KNOW YOUR MEME AND THE HOMOGENIZATION OF WEB HISTORY
Keywords:memes, historiography, Web history, Know Your Meme, research methods
AbstractKnow Your Meme (KYM) is a website devoted to compiling histories, definitions, and examples of internet memes. In the last decade, KYM has become popular among researchers, educators, and day-to-day Web users to understand memes and their meanings. As a result, it has become instrumental in establishing dominant histories of memes on the Web. This paper uses a discursive interface analysis of the KYM website along with the examples of Pepe the Frog, OK Boomer, and niche Facebook meme groups to demonstrate how the website constructs itself as a cultural authority to define and classify memes, and that an overreliance on KYM can have significant stakes. It may overlook entire uses of the meme, potentially downplay harmful ideologies, and generally imply the possibility for a meme to have a single primary meaning.
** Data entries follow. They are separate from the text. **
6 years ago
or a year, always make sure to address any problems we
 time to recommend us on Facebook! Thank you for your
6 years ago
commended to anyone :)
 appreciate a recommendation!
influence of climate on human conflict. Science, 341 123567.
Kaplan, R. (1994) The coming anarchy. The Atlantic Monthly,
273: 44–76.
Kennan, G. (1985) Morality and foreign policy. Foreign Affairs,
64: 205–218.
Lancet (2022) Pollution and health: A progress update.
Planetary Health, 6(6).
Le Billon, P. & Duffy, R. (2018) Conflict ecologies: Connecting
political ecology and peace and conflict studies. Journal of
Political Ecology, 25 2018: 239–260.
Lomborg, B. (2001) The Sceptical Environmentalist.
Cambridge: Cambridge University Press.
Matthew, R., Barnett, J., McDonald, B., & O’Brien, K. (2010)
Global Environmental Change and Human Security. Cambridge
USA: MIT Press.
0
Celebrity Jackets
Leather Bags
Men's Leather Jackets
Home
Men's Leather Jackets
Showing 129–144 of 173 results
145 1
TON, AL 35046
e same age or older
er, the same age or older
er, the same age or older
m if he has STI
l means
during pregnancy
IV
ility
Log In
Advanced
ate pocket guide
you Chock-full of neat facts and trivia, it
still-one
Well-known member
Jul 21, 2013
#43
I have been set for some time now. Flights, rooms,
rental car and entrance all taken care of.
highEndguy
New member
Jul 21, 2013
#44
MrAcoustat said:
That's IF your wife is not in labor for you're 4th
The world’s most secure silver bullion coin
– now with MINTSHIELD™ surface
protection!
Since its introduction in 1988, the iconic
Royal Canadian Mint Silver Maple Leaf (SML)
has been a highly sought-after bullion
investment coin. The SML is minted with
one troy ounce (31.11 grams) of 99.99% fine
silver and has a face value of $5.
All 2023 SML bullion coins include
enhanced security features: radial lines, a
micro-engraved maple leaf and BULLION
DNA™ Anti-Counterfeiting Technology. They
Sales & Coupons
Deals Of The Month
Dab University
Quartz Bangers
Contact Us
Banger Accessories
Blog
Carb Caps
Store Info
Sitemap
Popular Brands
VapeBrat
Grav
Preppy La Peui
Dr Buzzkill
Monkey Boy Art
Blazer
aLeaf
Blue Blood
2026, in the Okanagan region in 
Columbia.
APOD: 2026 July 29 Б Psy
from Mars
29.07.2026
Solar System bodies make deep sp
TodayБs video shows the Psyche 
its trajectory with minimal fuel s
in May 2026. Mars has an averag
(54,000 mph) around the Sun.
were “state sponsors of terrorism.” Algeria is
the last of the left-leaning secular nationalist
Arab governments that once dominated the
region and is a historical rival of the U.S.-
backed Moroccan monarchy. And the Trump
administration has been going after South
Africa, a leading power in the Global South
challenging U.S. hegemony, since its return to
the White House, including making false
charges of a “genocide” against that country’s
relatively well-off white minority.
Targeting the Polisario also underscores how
I argue that an overreliance on KYM without acknowledging its limitations tends to overlook the essential plurality of the Web and instead implies a singular history of memes as an element of internet culture. However, KYM can still be a useful resource and to that end, ultimately, I conclude that we should move toward defining KYM as, “a curated collection of user-submitted meme instances and partially crowdsourced definitions.” While KYM is undeniably a useful resource, it is important that those of us who study the histories of the Web are mindful about how we lean upon this particular website and situate it within our work.